OpenCongress Blog

Blog Feed Comments Feed More RSS Feeds

Read the Senate Health Care Bill

November 19, 2009 - by Donny Shaw

Senate Majority Leader Harry Reid [D, NV] last night released his health care bill, which is expected to get a first initial vote in the Senate as soon as Friday. From its major features and topline numbers, the bill clearly has a lot of the attributes Senate Democrats need to meet the political challenges facing their health care reform effort. It includes a dramatically pared-down public option, greatly expands insurance coverage, reduces the deficit, maintains the status quo on abortion funding and bans many of the most egregious insurance industry practices.

But, as in most everything Congress does, the details of the bill are crucial. The OpenCongress team worked through the night to convert the 2,074-page .pdf file of the bill into HTML so we could post it online and help people dig in to find the important details. Since the bill was released as a.pdf and not filed alongside other legislation on the Library of Congress’ THOMAS website, our version is the only online copy of the bill — view it here:

The Patient Protection and Affordable Care Act>>

…We’ll be working throughout the day to build our inline commenting and section-by-section permalinking tools into the page.

The bill is a blended version of the two health care bills that were approved by the Senate Finance Committee and the Senate HELP Committee earlier this year. Those bills overlapped in several areas and had some major differences that had to be reconciled by Majority Leader Reid in the final bill released last night. Here’s an outline of some of the choices Reid was facing between the two bills.

We already know about some of his decisions. Instead of going with the HELP Committee’s public option plan with reimbursement rates tied to Medicare or the Finance Committee’s bill that eschewed the public option altogether, Reid chose a plan that would require the government to negotiate rates with providers and would allow individual states to opt out of participating. The CBO has estimated that Reid’s opt-out public option would have higher premiums on average than private plans, would insure between 3 and 4 million people and would be unavailable to about one-third of Americans, who would be residing in states that chose not to offer the plan to its residents.

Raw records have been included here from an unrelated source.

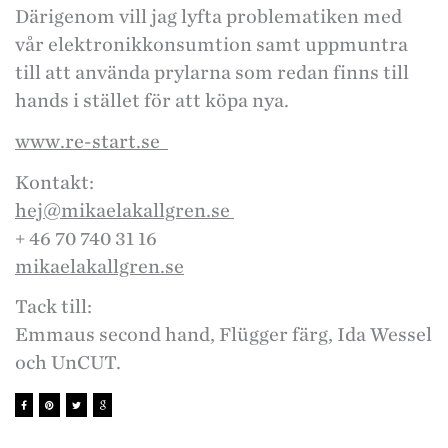
Därigenom vill jag lyfta problematiken med
vår elektronikkonsumtion samt uppmuntra
till att använda prylarna som redan finns till
hands i stället för att köpa nya.
www.re-start.se
Kontakt:
hej@mikaelakallgren.se
+ 46 70 740 31 16
mikaelakallgren.se
Tack till:
Emmaus second hand, Flügger färg, Ida Wessel
och UnCUT.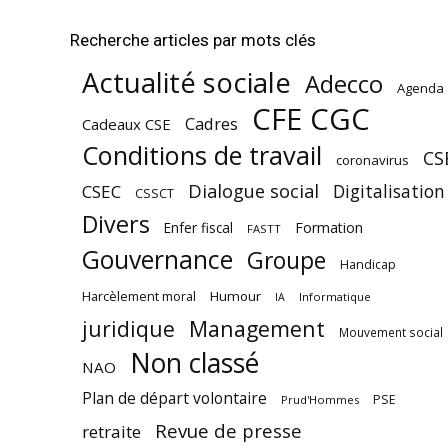
Recherche articles par mots clés
Actualité sociale
Adecco
Agenda
CFE CGC
Cadres
Cadeaux CSE
Conditions de travail
CS
coronavirus
Dialogue social
Digitalisation
CSEC
CSSCT
Divers
Enfer fiscal
Formation
FASTT
Gouvernance
Groupe
Handicap
Harcèlement moral
Humour
Informatique
IA
juridique
Management
Mouvement social
Non classé
NAO
Plan de départ volontaire
PSE
Prud'Hommes
Revue de presse
retraite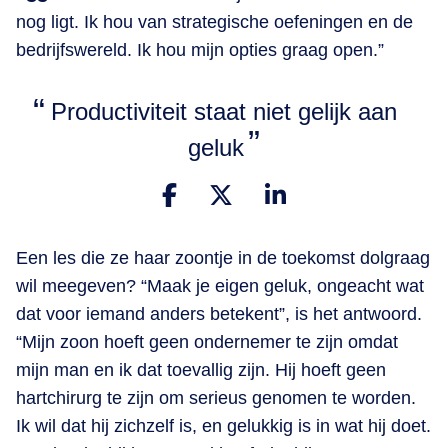
nog ligt. Ik hou van strategische oefeningen en de
bedrijfswereld. Ik hou mijn opties graag open.”
Productiviteit staat niet gelijk aan
geluk
Een les die ze haar zoontje in de toekomst dolgraag
wil meegeven? “Maak je eigen geluk, ongeacht wat
dat voor iemand anders betekent”, is het antwoord.
“Mijn zoon hoeft geen ondernemer te zijn omdat
mijn man en ik dat toevallig zijn. Hij hoeft geen
hartchirurg te zijn om serieus genomen te worden.
Ik wil dat hij zichzelf is, en gelukkig is in wat hij doet.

All of Reid’s final decisions can be found be found by digging into the bill. We’ll be posting about them on this blog as they are discovered. Also worth looking for are provisions that are aimed at specific states to win support from wavering Democrats whose votes will be needed to overcome Republican filibusters. We know that the bill contains some new items that weren’t in either of the previous versions. There’s a new Medicare payroll tax for people making above $200,000 annually and a new 5% tax on elective cosmetic surgery.

The bill is in the form of an amendment to a House-passed veterans’ housing credit bill, H.R. 3590. That means the Senate’s first vote to break a filibuster and begin debate will not technically be on the health care bill, a fact the Dem leadership is hoping will help win support for the motion from hesitant moderates. According to Congress Daily ($), Majority Whip Dick Durbin [D, IL] is planning on arguing that all Democrats should vote to move the bill to debate so they can hash out their difference through the amendment process. That vote could take place as early as Friday, but it will likely not happen until Saturday or later. If the filibuster is overcome (it will take 60 votes), the Senate will then begin debate and amendment of the Patient Protection and Affordable Care Act.